Static code analysis (SCA) tools like those offered by FindBugs, PMD, CheckStyle, IntelliJ IDEA can help a development team track down problems and keep quality high. But when an SCA tool flags a problem, how should a team react? Vikas Hazrati's Static Code Analysis is just the Tip of the Iceberg suggested: look deeper.
If the team agrees with the flagged problem, then they may fix the problem. In many cases, however, the flagged problem can highlight deeper flaws that are less visible and less easily detected by code analysis tools:
I got first hand insight into this when I was doing an audit for a large system which is being used online by millions of people. While doing the analysis my co-auditor suggested that [we] look for hot spots which are highlighted by the SCA tools. Then, [we could] dive into the code at those places to find out bigger issues.
Vikas cites five examples where a problem flagged by static analysis led to the discovery of deeper problems in the code. For instance, when they discovered that there were servlets with 3500 lines and 800-line methods:
A quick fix to this might have been to reduce the method size by splitting the methods and moving some methods out of the class to a helper class so that the class size and method size violations are taken care of.
However, when we looked deeper to answer the question "Why do the servlets have so much lines and such big methods?" we realized that all of the business logic was present in the servlets. There was a bigger violation of Single Responsibility Principle where all the logic was present in the single class. The presentation logic, business logic and data access logic were all clubbed together thus leading to fragile design which is hard to change without breaking. There was no layering and no separation of concerns.

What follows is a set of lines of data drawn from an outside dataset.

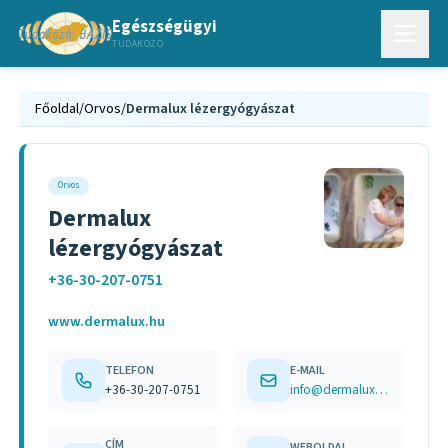
Egészségügyi
TUDAKOZÓ
Főoldal
/
Orvos
/
Dermalux lézergyógyászat
Orvos
Dermalux
lézergyógyászat
+36-30-207-0751
www.dermalux.hu
TELEFON
E-MAIL
+36-30-207-0751
info@dermalux.hu
CÍM
WEBOLDAL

Likewise, when they found methods with a large number of parameters:
A quick way to solve this and make the SCA tool happy would be to introduce an object and populate the object with the required parameters.

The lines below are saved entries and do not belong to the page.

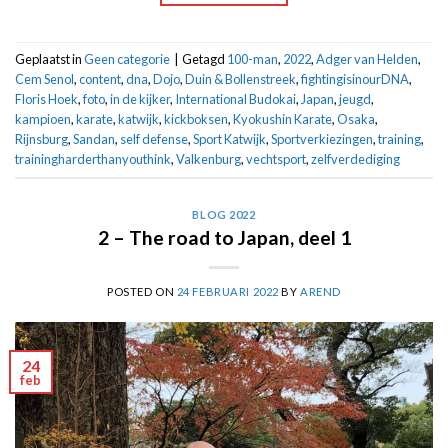
Geplaatst in
Geen categorie
|
Getagd
100-man
,
2022
,
Adger van Helden
,
Cem Senol
,
content
,
dna
,
Dojo
,
Duin & Bollenstreek
,
fightingisinourDNA
,
Floris Hoek
,
foto
,
in de kijker
,
International Budokai
,
Japan
,
jeugd
,
kampioen
,
karate
,
katwijk
,
kickboksen
,
Kyokushin Karate
,
Osaka
,
Rijnsburg
,
Sandan
,
self defense
,
Sport Katwijk
,
Sportverkiezingen
,
training
,
trainingharderthanyouthink
,
Valkenburg
,
vechtsport
,
zelfverdediging
BLOG 2022
2 – The road to Japan, deel 1
POSTED ON
24 FEBRUARI 2022
BY
AREND
24
feb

However, when we took a deep dive we realized that the system did not have any abstraction. There were no domain objects in the system either. When data had to be passed between method calls, all of that would be passed as primitive data, mostly strings. There was no focus on domain driven design. The methods were overloaded with every extra parameter that would be required in a different situation which suggested that the system was open for modification and closed for extension. For any small change a new method had to be written. This violated the Open Close[d] Principle.